Eine echtzeitfähige Anwendung für die Steuerung, Regelung und Überwachung sowie die Messdatenerfassung einer experimentellen Verdampferstrecke im Labormaßstab

Dipl.-Ing. Gerrit A. Schatte, Lehrstuhl für Energiesysteme, TU München

"Zur Verbesserung des Regelungsverhaltens und zur Erhöhung der Zuverlässigkeit der automatisierten Sicherheitsüberwachung wurde das Programm so weiterentwickelt, dass die Regelung und Sicherheitsüberwachung nun deterministisch erfolgen."

- Dipl.-Ing. Gerrit A. Schatte, Lehrstuhl für Energiesysteme, TU München

Die Aufgabe:

Am Lehrstuhl für Energiesysteme der TU München wurde eine Verdampferstrecke im Labormaßstab als Pilotanlage für eine im Bau befindliche Anlage errichtet.

Die Lösung:

Die Steuerung, Regelung und Überwachung sowie die Messdatenerfassung der Anlage wurden softwareseitig mit LabVIEW und hardwareseitig mit einem CompactRIO-System realisiert. Die deterministischen Regelungsprozesse werden auf dem Real-Time-Controller des CompactRIO-Gerätes ausgeführt.

Autor(en):

Dipl.-Ing. Gerrit A. Schatte - Lehrstuhl für Energiesysteme, TU München
Dipl.-Ing. Andreas Kohlhepp - Lehrstuhl für Energiesysteme, TU München
Prof. Dr.-Ing. Hartmut Spliethoff - Lehrstuhl für Energiesysteme, TU München

 

Diese Kundenlösung wurde im Tagungsband 2015 des Technologie- und Anwenderkongresses „Virtuelle Instrumente in der Praxis“ veröffentlicht.

__________________________________________________

_IHRE AUFGABE:_ Nehmen Sie den Text über die Verdampferstrecke oben wieder auf und schreiben Sie ihn nach seinem letzten Satz weiter.

_GEZEIGTE ZEILEN:_
__________________________________________________

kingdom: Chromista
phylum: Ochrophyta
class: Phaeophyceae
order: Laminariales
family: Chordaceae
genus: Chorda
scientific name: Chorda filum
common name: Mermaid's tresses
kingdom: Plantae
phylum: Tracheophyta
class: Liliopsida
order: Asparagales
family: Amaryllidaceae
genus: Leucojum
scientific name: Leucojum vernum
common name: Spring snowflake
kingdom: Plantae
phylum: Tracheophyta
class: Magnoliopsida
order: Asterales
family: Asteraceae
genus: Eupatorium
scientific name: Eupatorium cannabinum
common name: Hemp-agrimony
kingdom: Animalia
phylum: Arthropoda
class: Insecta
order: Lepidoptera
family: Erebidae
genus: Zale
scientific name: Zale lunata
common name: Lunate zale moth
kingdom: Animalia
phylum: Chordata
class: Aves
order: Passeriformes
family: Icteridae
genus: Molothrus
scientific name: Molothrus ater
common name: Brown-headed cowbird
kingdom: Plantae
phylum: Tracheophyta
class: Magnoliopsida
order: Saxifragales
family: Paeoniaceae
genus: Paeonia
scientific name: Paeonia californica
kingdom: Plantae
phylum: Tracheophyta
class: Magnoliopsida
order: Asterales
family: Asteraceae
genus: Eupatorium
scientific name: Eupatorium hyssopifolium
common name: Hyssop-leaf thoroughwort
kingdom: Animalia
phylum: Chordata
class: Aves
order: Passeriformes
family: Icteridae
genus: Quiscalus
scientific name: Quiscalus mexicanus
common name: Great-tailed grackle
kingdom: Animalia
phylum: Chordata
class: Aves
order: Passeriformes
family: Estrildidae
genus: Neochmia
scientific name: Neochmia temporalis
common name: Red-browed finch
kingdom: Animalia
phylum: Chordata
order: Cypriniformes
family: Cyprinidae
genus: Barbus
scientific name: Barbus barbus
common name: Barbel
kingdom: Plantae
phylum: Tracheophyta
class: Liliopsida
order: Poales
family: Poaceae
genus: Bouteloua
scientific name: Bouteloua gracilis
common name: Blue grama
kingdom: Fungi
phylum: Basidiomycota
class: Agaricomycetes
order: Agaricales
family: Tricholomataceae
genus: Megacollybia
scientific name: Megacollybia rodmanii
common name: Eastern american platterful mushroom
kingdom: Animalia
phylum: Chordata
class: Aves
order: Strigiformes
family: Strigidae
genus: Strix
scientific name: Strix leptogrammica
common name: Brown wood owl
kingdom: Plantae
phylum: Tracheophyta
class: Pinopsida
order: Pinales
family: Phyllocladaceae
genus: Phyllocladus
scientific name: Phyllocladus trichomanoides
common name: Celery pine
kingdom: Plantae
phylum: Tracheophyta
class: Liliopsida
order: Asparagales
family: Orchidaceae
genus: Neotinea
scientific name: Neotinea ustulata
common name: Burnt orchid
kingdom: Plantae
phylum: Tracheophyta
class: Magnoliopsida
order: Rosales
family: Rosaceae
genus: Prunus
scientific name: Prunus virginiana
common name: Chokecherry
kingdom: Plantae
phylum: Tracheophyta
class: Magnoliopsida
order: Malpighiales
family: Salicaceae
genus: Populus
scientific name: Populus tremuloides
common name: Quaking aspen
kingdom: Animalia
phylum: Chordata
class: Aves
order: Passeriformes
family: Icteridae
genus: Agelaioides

__________________________________________________

_ERGEBNIS DER ÜBUNG:_
 

Eingesetzte Produkte: NI LabVIEW, NI CompactRIO, Real-Time-Controller

 

Die Abbildungen der Kundenlösung finden Sie in der Galerie und im Fließtext. In der Galerie können Sie die Bilder in größerer Auflösung ansehen.


Kurzfassung

Am Lehrstuhl für Energiesysteme der TU München wurde eine Verdampferstrecke im Labormaßstab als Pilotanlage für eine im Bau befindliche Anlage errichtet. Die Steuerung, Regelung und Überwachung sowie die Messdatenerfassung der Anlage wurden softwareseitig mit LabVIEW und hardwareseitig mit einem CompactRIO-System realisiert. Die deterministischen Regelungsprozesse werden auf dem Real-Time-Controller des CompactRIO-Gerätes ausgeführt. Die kritischen Größen werden ebenfalls deterministisch auf dem FPGA des CompactRIO-Gerätes überwacht. Gleichzeitig erfolgt eine Kommunikation mit einem Host-PC, von dem auf die Anlagensteuerung zugegriffen wird und auf dem Messwerte sowie der aktuelle Zustand der Anlage angezeigt und aufgezeichnet werden.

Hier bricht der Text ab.